An innocent looking conservative stood by unsmiling, offering copies of a religious magazine to anyone who would pause long enough to fill her morning. The more she talked the more she knew her life had more meaning than it did before she signed up to sell Jesus on the street corners of her adopted city. She was oblivious to the wind raging around her as she secluded herself into the overhang on the recently renovated Rejuvenation Plaza. She knew Jesus could find her anywhere.

The rough looking young man approaching her with a twinkle in his eye was looking for more than shelter. He didn’t care about Jesus and he didn’t even wonder if his soul was worth saving. He was just searching for meaning in his own meaningless way, trying to fill his own hunger, and the lady selling Jesus looked like an easy snack. He was going to eat her up.

On the other corner the bag lady repositioned herself on the ledge by the bus stop. She had just returned after being summarily removed by police hustled into action by a few discontented merchants afraid that her presence would scare away fat wallets out to satisfy their failing self-esteems and changing forms. The bag lady was an easy target I guess.
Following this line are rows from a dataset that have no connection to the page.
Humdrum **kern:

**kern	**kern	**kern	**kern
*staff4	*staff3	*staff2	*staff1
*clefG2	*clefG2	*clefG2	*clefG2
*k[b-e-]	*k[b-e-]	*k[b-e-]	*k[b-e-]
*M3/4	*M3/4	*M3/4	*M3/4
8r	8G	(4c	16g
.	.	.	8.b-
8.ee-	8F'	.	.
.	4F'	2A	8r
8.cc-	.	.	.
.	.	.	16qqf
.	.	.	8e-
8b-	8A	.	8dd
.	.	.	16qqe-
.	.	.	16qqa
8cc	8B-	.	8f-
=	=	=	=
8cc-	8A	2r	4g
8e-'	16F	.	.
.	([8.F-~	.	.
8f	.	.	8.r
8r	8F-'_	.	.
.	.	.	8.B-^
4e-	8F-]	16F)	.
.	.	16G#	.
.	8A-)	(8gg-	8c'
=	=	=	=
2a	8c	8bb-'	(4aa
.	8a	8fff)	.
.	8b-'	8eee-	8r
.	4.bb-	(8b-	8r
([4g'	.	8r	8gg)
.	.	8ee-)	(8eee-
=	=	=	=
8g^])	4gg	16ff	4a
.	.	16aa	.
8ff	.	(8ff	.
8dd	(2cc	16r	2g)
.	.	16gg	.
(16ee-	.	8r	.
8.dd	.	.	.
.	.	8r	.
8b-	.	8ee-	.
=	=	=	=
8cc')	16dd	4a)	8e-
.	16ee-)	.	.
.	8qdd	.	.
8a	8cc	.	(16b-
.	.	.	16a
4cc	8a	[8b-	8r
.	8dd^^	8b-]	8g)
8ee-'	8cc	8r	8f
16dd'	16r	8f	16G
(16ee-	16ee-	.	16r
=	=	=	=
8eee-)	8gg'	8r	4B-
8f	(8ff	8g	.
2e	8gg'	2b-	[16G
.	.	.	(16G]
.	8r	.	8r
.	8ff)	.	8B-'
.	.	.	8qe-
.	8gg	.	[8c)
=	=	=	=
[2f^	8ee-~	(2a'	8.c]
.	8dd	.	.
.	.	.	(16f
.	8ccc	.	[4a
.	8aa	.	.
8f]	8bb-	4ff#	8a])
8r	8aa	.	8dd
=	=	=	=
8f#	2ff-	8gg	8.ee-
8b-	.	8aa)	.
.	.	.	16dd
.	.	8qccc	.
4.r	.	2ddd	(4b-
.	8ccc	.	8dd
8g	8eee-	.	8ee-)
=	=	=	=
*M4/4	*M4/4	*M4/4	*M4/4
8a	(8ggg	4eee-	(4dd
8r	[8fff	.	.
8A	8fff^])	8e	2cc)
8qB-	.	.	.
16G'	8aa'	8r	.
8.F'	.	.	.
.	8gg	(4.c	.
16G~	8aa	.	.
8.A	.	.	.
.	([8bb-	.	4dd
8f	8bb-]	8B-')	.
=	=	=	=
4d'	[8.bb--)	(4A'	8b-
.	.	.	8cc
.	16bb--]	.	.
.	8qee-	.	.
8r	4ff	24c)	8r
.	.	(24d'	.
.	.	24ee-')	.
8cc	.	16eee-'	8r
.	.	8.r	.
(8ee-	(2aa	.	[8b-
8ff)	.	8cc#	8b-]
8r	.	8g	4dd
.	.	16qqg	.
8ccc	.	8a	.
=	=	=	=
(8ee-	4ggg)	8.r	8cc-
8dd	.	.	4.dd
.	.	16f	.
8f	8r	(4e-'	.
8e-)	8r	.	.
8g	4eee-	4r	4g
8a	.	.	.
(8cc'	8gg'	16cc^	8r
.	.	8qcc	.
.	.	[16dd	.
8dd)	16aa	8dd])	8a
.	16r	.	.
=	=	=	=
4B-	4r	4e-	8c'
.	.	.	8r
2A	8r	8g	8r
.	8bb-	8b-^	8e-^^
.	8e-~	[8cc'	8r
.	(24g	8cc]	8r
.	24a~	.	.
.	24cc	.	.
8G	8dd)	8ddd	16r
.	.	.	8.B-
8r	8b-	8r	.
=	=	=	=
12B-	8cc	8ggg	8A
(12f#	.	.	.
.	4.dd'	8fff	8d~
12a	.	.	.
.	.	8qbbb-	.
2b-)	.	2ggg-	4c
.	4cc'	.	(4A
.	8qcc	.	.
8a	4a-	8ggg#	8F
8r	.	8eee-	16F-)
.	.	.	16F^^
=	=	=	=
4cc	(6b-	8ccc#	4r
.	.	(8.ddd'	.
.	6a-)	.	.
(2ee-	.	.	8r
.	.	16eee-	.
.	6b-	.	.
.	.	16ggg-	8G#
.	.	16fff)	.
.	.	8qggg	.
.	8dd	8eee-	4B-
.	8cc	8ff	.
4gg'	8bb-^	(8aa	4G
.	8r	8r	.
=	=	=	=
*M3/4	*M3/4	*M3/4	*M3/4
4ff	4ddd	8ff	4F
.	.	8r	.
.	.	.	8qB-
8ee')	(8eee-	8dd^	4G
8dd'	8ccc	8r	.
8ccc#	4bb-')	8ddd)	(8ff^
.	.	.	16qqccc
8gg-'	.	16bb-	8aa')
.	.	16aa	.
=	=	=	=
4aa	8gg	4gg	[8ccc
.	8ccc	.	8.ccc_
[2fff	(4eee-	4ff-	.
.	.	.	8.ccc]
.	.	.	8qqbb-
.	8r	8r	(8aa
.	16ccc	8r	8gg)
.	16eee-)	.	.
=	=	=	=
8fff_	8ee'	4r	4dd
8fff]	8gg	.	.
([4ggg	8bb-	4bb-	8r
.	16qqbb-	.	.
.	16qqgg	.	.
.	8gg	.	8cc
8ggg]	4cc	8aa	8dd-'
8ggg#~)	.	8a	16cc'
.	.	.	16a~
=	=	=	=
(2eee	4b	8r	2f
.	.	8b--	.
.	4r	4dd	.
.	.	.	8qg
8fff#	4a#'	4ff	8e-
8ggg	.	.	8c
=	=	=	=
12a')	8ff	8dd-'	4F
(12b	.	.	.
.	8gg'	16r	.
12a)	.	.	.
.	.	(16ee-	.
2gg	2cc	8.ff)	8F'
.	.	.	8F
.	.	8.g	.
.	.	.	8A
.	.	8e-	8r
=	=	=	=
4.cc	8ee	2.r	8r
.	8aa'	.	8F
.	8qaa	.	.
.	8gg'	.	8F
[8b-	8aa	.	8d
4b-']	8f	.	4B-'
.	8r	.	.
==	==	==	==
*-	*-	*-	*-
After all, nobody seemed to want to touch the hungry or drug-infested individuals lingering in Pallister Park only a few feet behind her.

She watched the scene on the other corner with amused snickers, peering from behind the mound of possessions she’d gathered in a protective clutch around her failing health. She didn’t have to worry about selling Jesus or being jeered at by her colleagues. She didn’t care about the fashion statement on her head or whether her clothes would appear in the glossy pages of an expensive magazine. And she didn’t worry about the lost and hungry who huddled under the leafless trees in the open space behind her.

She only worried about how long the storm would last and how wet she was going to get when she pushed her newly confiscated shopping cart down the street in search of a place to stay; a place where the chill of the newly forming winter wouldn’t pierce through the layers of recovered clothing. She did wonder if she should move on before the punk tired of his intellectual masturbation and searched for easier prey.

She’d watched this scene a thousand times before; sometimes seeing it, sometimes not. She’d seen the rendezvous” and the flying papers every time the wind had crawled up from the back streets this summer. But this time the wind was colder and it reminded her that there was worse to come. Like the long cold nights clutching her belongings hoping that when she awoke everything would still be there and that her foot wouldn’t freeze again this year like it did two winters ago; like struggling with her cart through the accumulated layers of snow, cursing the street cleaners who failed to remove it from the entrance of the alley where she curled up to get away from the icy blasts; like arriving late for the free meal because someone looking for a moment of pleasure had pushed her into a pile of slush and scattered her treasures along the streets; or sucking warmth from a shared bottle in the Metro while the man in the slick three-piece suit passed her on his way to another rendezvous with the aging fashion model.

The businessman dumped his umbrella in the trash can and slipped the model into the back of the next taxi in line. The fat man drove off in pursuit of another fare, the punk disappeared, and the lady selling Jesus looked longingly at the bag lady, shook her head sadly, and went home. The bag lady curled up in the corner for a nap just as the wind died and the sun lit up her corner of the world.

The string of connectedness, always fragile, was broken before it was born. In a city so rich, poverty is the greatest shame. Everybody should have a room to go home to when the winds come. Every year a bag lady dies in winter. I wonder if her children know where she is.

I wonder if she will make friends with the young runaway on the other corner. Show her the ropes, teach her how to survive. Someone has to.